All is quiet, but I sense something big is coming. The others sense it too, I can tell by the wariness in which they live. Fear permeates the air.
I am told the winters of late have been strange, unlike anything humans in these parts have known in years. I was not here. I made the long and somewhat tiresome journey south. I do know this, though, while Old-Man Winter was squeezing the thermometer in the North, Mother Nature was unleashing her wrath on us snowbirds in the South, proving the change in weather was not isolated exclusively to these parts.
I have heard whispers from others, elders who say the rapid decline of our environment has produced uncommon weather in different parts of the world, as well.
Not long ago my close friend Manna told of an oil spill he encountered on his way back to the North. Hundreds, maybe thousands of birds lay in the black mixture dead or dying. Only the quick actions of a group of locals saved a few precious lives.
Somewhat shaken by the incident, Manna vowed to never again travel that route. “We must be alert and keep our eyes open for such disasters,” he warned in our native tongue.
I spend my days here on the water, not fully aware of what it is I am missing. I know no other world than the one in which I live and breath.
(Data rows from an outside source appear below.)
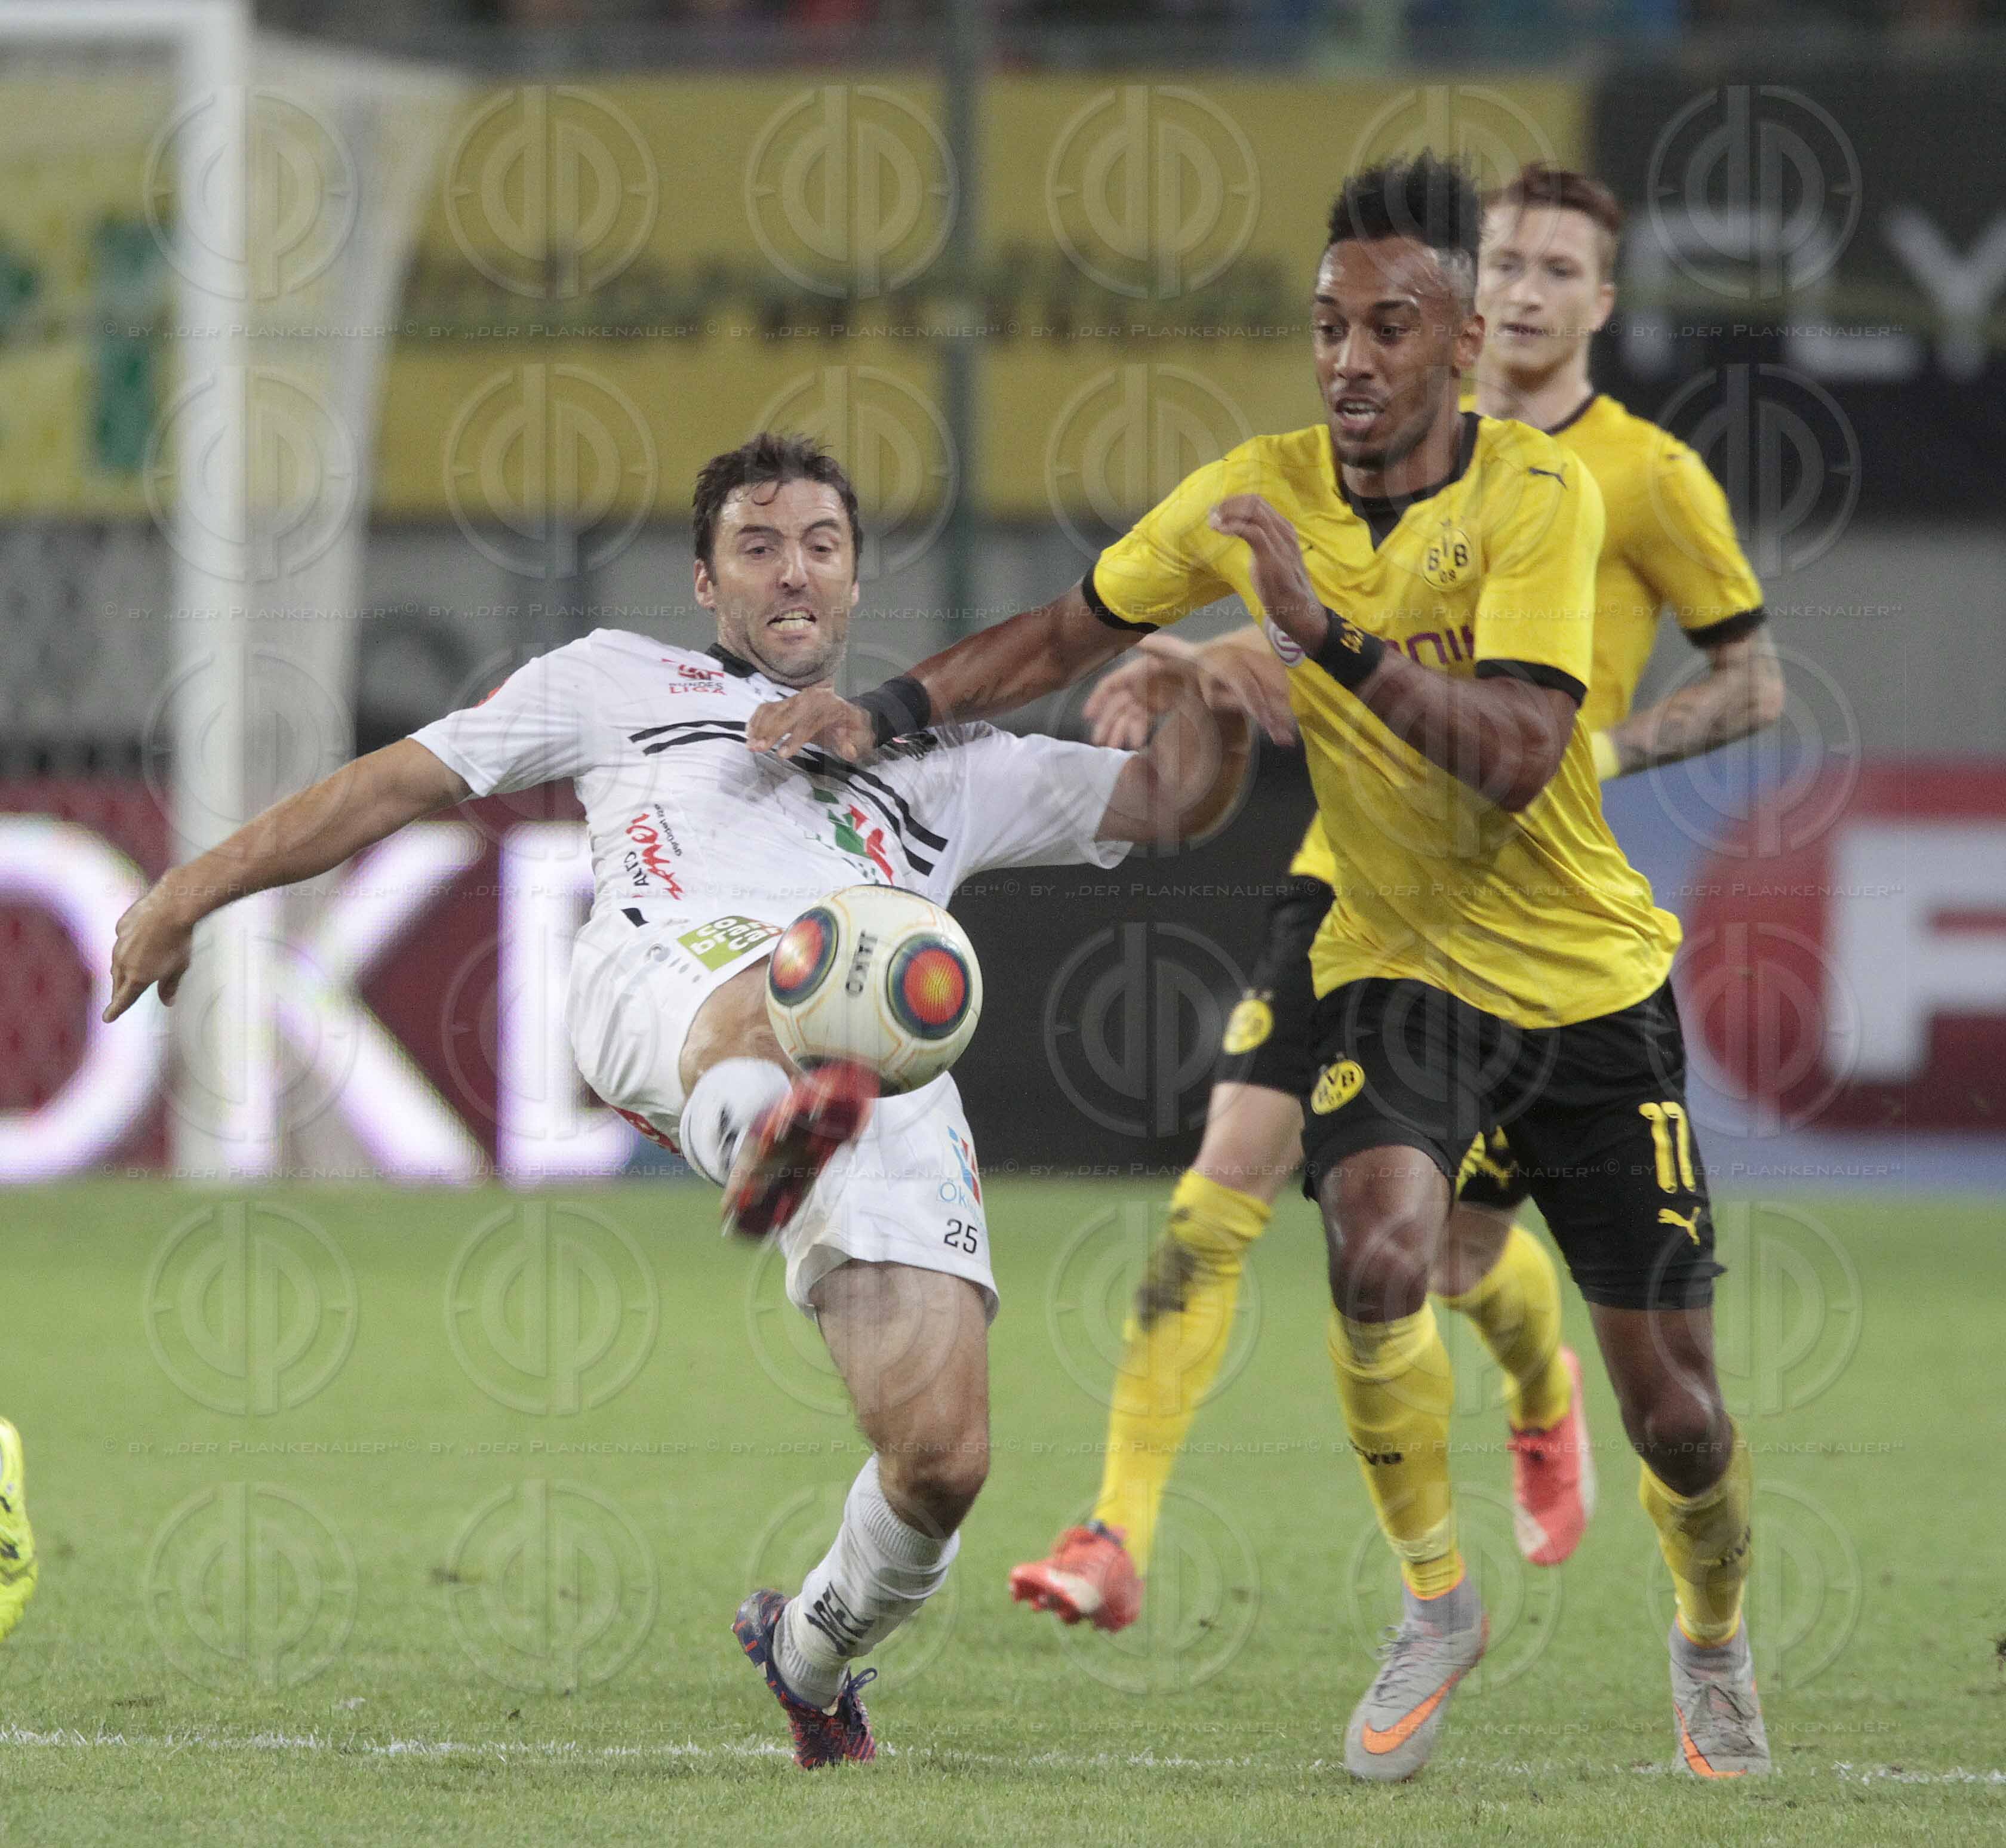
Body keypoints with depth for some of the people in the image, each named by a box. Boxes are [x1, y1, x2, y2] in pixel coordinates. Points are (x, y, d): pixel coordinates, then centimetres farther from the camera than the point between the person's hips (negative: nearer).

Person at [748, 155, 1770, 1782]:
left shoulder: (1541, 496, -17)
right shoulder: (1261, 493, -6)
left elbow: (1514, 758, -29)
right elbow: (1071, 635, 10)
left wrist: (1328, 630, -37)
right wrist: (888, 708, -2)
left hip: (1590, 975, -1)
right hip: (1400, 962, 1)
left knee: (1672, 1403, 2)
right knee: (1378, 1250, -30)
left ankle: (1715, 1647, 34)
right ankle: (1436, 1606, -7)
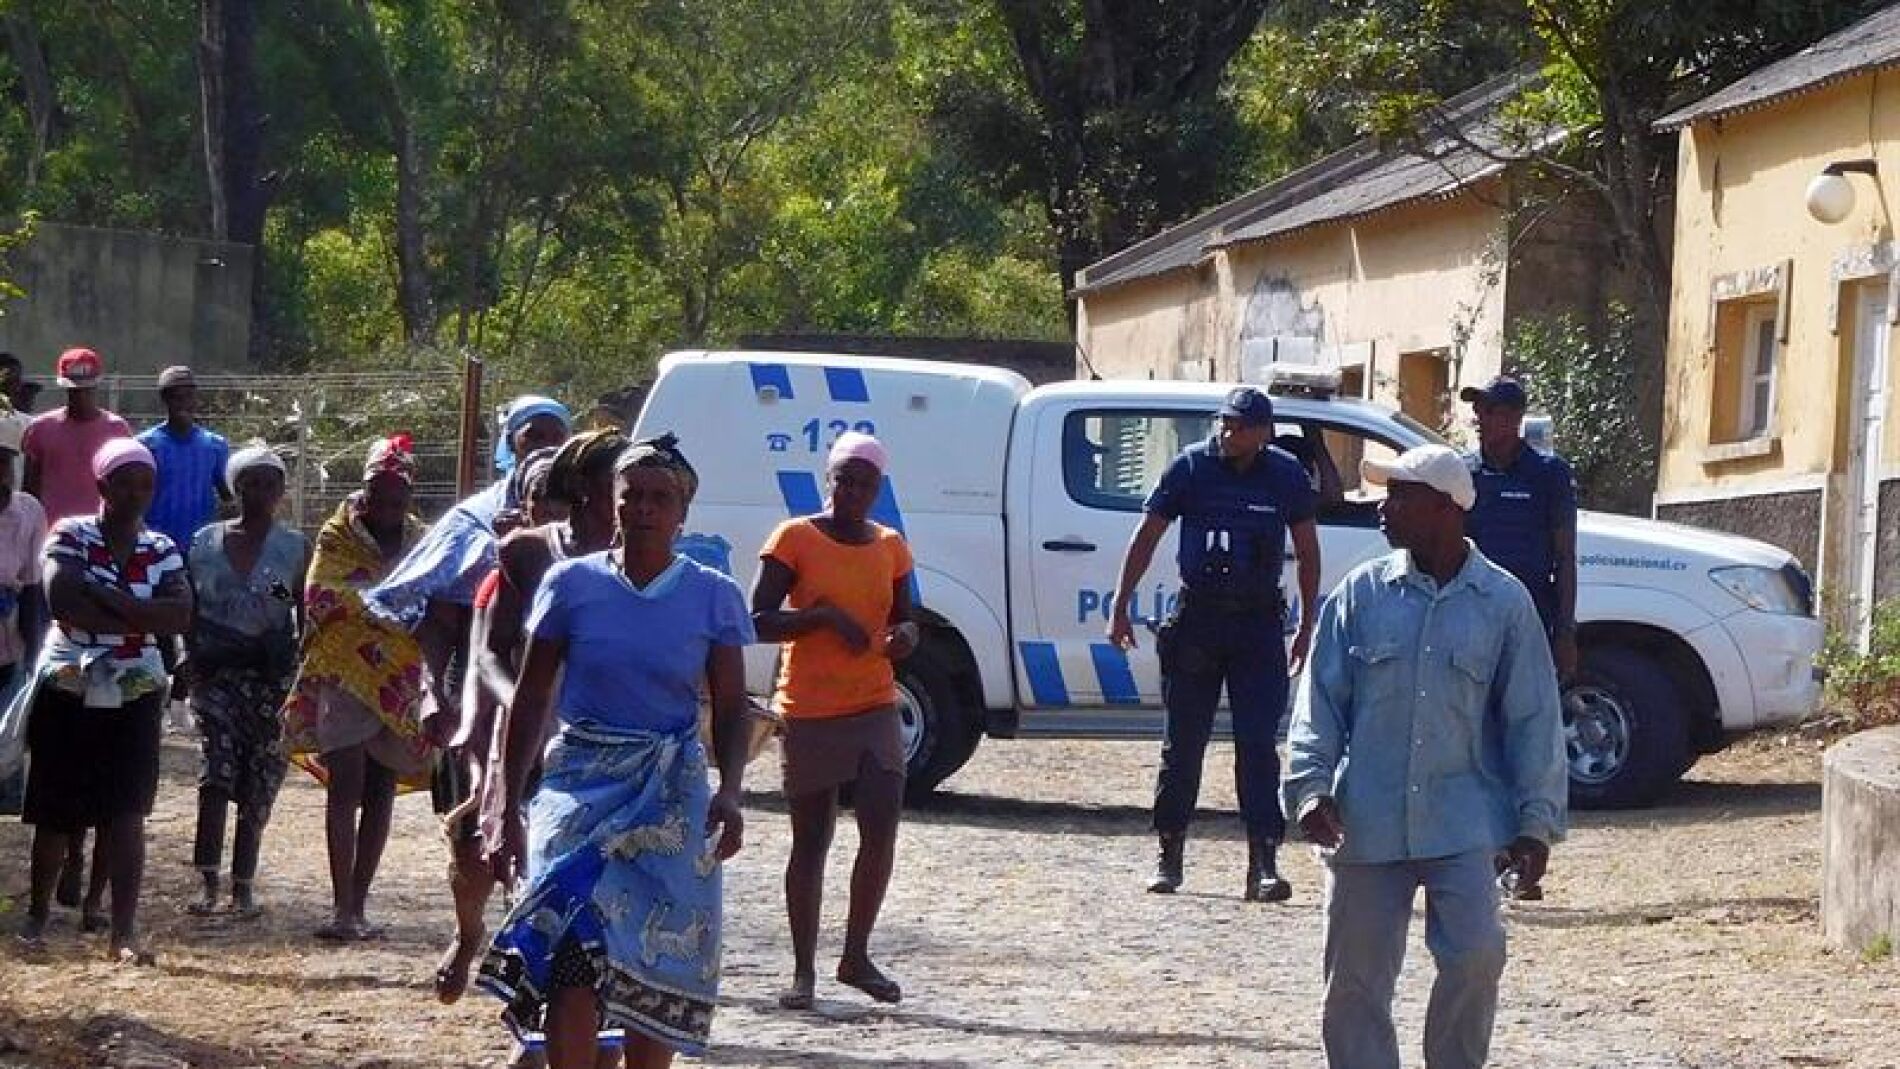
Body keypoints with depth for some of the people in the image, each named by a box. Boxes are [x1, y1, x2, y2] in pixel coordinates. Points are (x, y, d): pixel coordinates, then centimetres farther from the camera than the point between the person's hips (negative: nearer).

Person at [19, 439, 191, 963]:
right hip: (68, 692, -2)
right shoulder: (70, 536, -5)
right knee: (57, 812, 7)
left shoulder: (161, 550, 4)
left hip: (133, 698, 2)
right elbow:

Still somewhere inside there is a void, a space that cannot be filled with ancient stories. Stories passed down through years, decades and centuries from one species to the next.
Even though all I see is all I know, at times I feel the loss; the loss of a clean environment, the loss of a life free from dangerous oil spills and poisonous chemicals that threaten our very existence.
As we slowly turn the page on another year, a strange and haunting year, I am uneasy about the future and what the corrupt hand of those who care only for gain will bring to these parts; what the end result will be for me and my kind.
The mournful sound of a world on the brink of a disaster unlike anything in history can be heard by those who have the ears with which to listen.
And so it must be as I rise from the water with all the strength in my young wings and circle the beach, flying over garbage, broken glass and other debris, for man is the ruler of this delicate world we inhabit, and we must not question the one we call Father of his choice.